- "It's not a political decision," says the senior White House adviser
- Supply disruptions in North Africa and the Middle East are happening, David Plouffe says
- Gas prices have risen for 16 straight weeks and have become an election issue
A senior White House adviser said Sunday that opening the nation's strategic petroleum reserve to bring down gas prices remains an option.
David Plouffe, the senior adviser to President Barack Obama, told CNN's "State of the Union" that "a lot of factors" go into a decision on tapping the oil reserve.
"It's not a political decision," Plouffe said, noting that in the past, disruptions in supply caused administrations to tap the oil reserve.
"There are supply disruptions right now in places like Sudan," Plouffe said. "You still have oil not at its peak in places like Libya. Obviously the sanctions are working, the crippling sanctions the president has put in place are working in the Middle East and strangling the Iranian economy."
At the same time, "there is no doubt that what we have to do in this country, we have to use less oil," Plouffe added.
On Sunday, the AAA reported that the national average price for a gallon of regular unleaded gasoline rose two-tenths of a cent to $3.894, marking the 16th consecutive increase, according to www.fuelgaugereport.com.
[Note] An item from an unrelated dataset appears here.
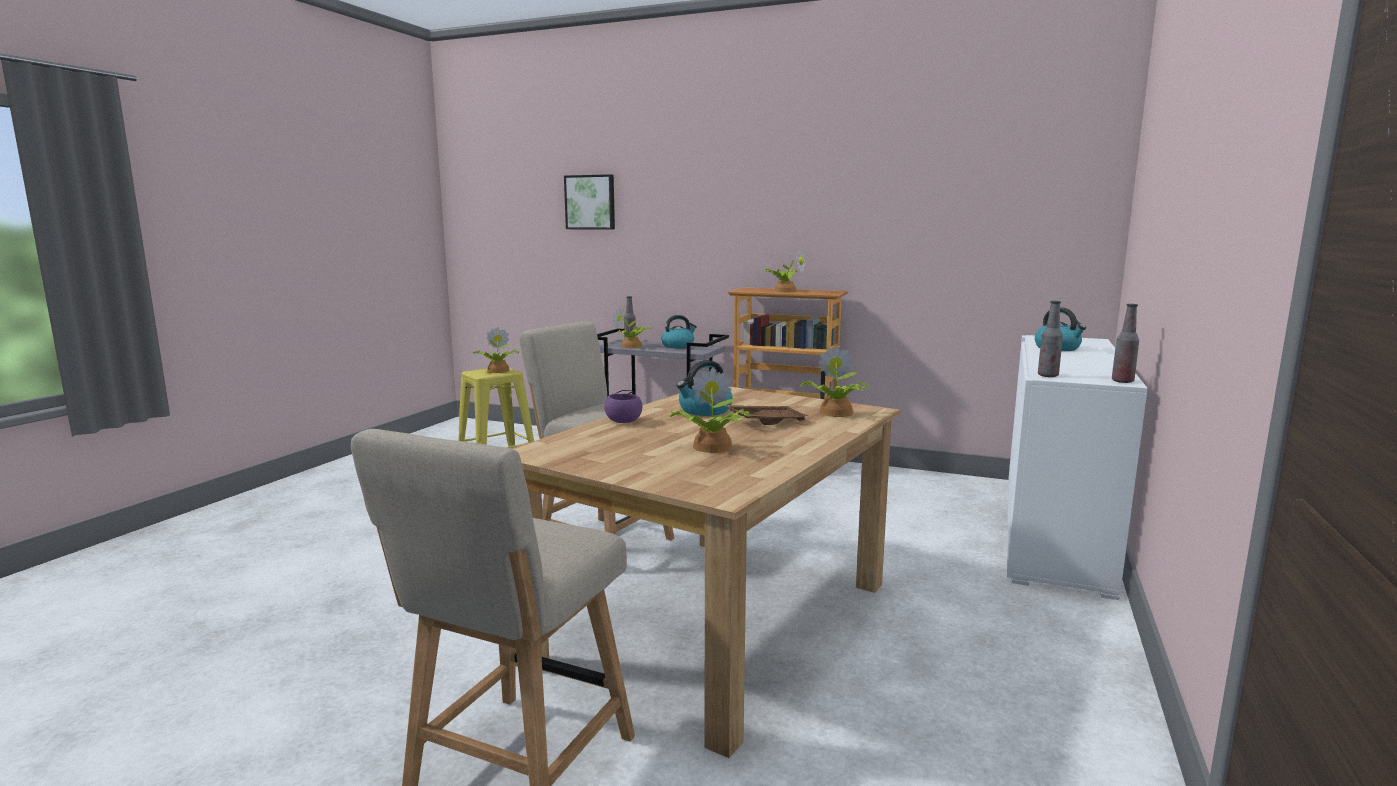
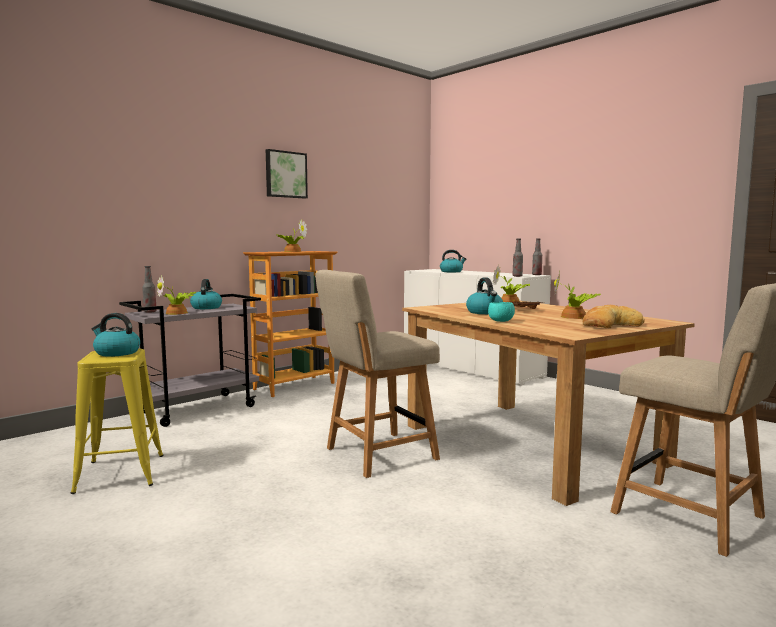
camera: 65 degrees left, 5 degrees down
potted plant [472,327,519,373] -> kettle [92,313,140,357]
picture [564,174,615,230] -> picture moved to [266,149,308,199]
purple bowl [604,393,642,423] -> turquoise bowl [488,302,515,322]
none -> bread [583,305,645,328]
Republicans have seized on the rising gas prices to criticize Obama's energy policies, and the issue appears to be resonating with voters in an election year, according to polls.
In particular, Republican leaders and presidential candidates say Obama has stunted domestic oil production for environmental reasons.
Obama responds that U.S. oil production is at its highest level in eight years, and rejects the Republican argument that increased U.S. production alone can influence the price of oil, a global commodity.
The president also insists that the nation needs to also invest in other energy sources including alternative fuels as well as wind and solar power to compete in a growing worldwide clean energy market.